Maybe the Texas Rangers made Hurtado Barbecue famous.

Or maybe it was the other way around.

Either way, Brandon and Hannah Hurtado have become a legendary part of a memorable Rangers season, and that will continue as the Rangers go up against the Houston Astros in the greatest baseball showdown in Texas history.

Hurtado Barbecue’s stand in the left field corner at Globe Life Field has drawn half-hour-long waiting lines all season, much like the lines that form Saturdays at Hurtado’s flagship location in downtown Arlington, 205 E. Front St.

Lately, the lines at Section 101 have formed 100 deep at opening and stretched up to an hour long for Hurtado’s playoff concession items, including a family-sized beef rib ($45) and a pico-and-queso poblano sausage “Oaxaca Dawg” ($12.29).

The Hurtado Barbecue poblano sausage “Oaxaca Dawwg” with queso and pico. It’s a special item for a 2023 playoff sites.
The Hurtado Barbecue poblano sausage “Oaxaca Dawwg” with queso and pico. It’s a special item for a 2023 playoff sites.

Final count from a recent playoff game: Hurtado sold 20 racks of the giant beef ribs, along with 150 poblano sausage dogs.

Hurtado also sold 1,500 pounds of brisket.

That’s nearly three-fourths of a ton in a single game.

The barbecue alliance has been good for the Rangers — they also have their own barbecue concession stands serving commercial brisket with Sweet Baby Ray’s sauce — and also for Hurtado Barbecue’s restaurants in Arlington and in Fort Worth, 1116 Eighth Ave.

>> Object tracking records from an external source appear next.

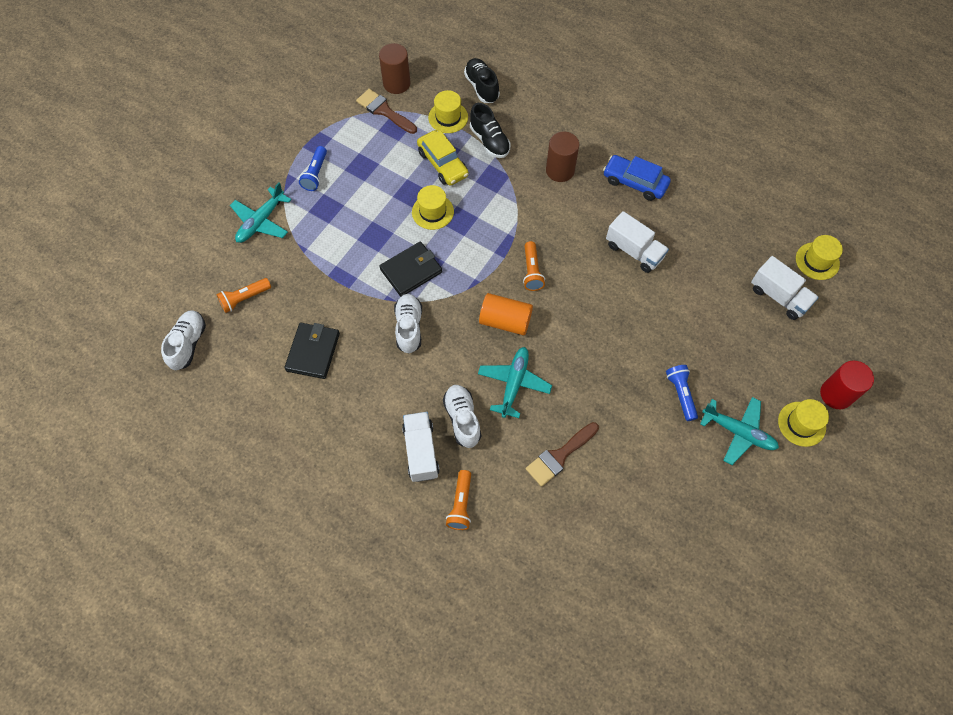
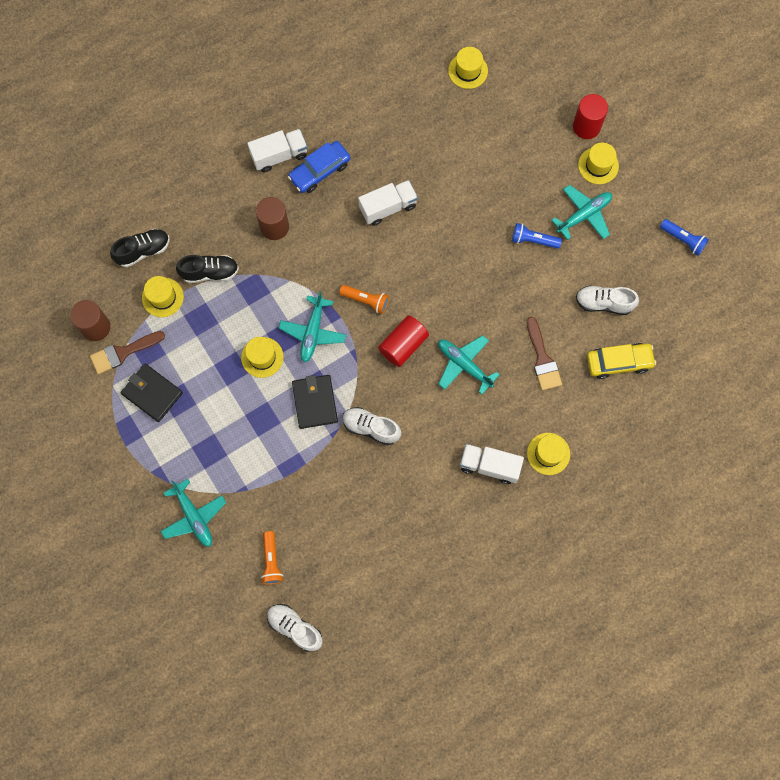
camera: 65 degrees left, 10 degrees up
(313, 352) = (356, 519): black wallet -> black wallet (152, 393)
(315, 174) = (165, 446): blue flashlight -> blue flashlight (683, 240)
(443, 164) = (213, 325): yellow car -> yellow car (619, 362)
(461, 504) = (548, 453): orange flashlight -> yellow hat
(462, 419) = (476, 420): white shoe -> white shoe (603, 303)
(477, 241) = (313, 332): none -> turquoise plane
(482, 87) = (143, 251): black shoe -> black shoe turned 150 degrees clockwise
(505, 321) = (403, 345): orange cylinder -> red cylinder
(779, 296) = (485, 118): white truck -> white truck (279, 155)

The playoffs “definitely had an impact,” a very busy Brandon Hurtado wrote in an online message.

“We saw huge uptick,” he wrote.

It was the latest breakthrough for a barbecue empire that started in 2018 from a truck outside an Arlington brewery, then expanded to a restaurant in the former Arlington city bus station in February 2020. That was the same day No. 1-rated Goldee’s Barbecue opened south of Kennedale.

Brandon Hurtado, left, of Hurtado Barbecue in Arlington with Casey Rapp of concessions company Delaware North.
Brandon Hurtado, left, of Hurtado Barbecue in Arlington with Casey Rapp of concessions company Delaware North.

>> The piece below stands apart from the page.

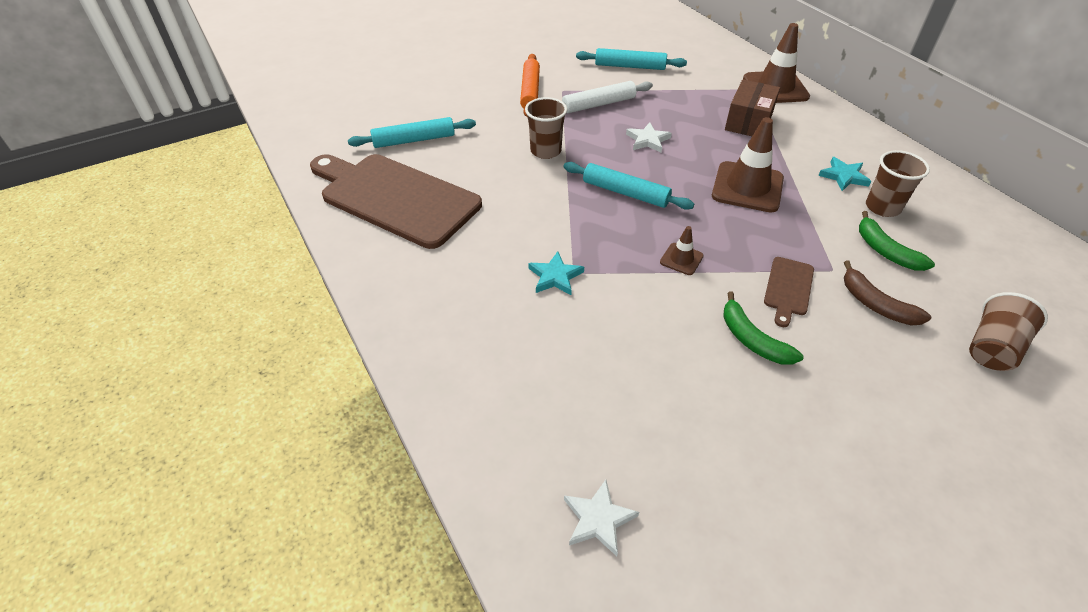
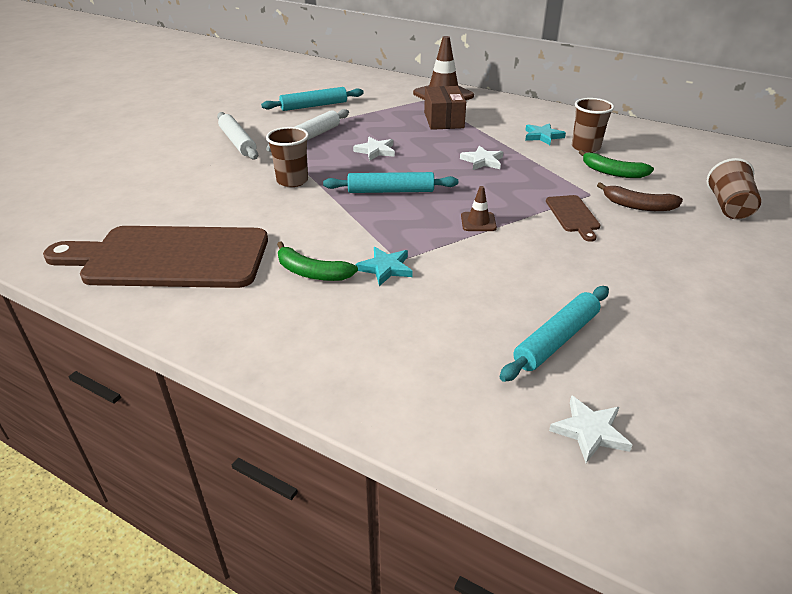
camera: 30 degrees left, 10 degrees down
(414, 140) = (149, 207): turquoise rolling pin -> turquoise rolling pin (556, 339)
(530, 91) = (238, 142): orange rolling pin -> white rolling pin
(747, 187) = (482, 161): brown traffic cone -> white star
(752, 339) = (580, 257): green banana -> green banana (312, 272)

The restaurant is known for “Mexicue” such as the poblano-queso-pico sausage and has expanded the menu to include brisket birria tacos, brisket tostadas, Spanish rice and Mexican cornbread.

Other new side dishes on the winter menu include a kale salad, cabbage and “loaded” mashed potatoes.

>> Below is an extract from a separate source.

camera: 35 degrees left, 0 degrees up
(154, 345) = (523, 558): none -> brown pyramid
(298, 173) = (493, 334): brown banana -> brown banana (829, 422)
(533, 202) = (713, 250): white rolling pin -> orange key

The Fort Worth location near Baylor All Saints hospital is the only Hurtado that serves breakfast, and that morning menu is now very taco-forward.

Hurtado’s morning offerings on Eighth Avenue include tacos with brisket, sausage, migas or potato for $3.50-$5.50.

The Fort Worth location has also added one of the city’s first smoked brisket burgers.

For dessert, Fort Worth has exceptionally good mini-pies. They come in peach, pecan or Key lime.

The Arlington location serves lunch and dinner daily; 682-323-5141, hurtadobbq.com.

The Fort Worth location serves breakfast, lunch and dinner daily; 682-499-5913, hurtadobbq.com.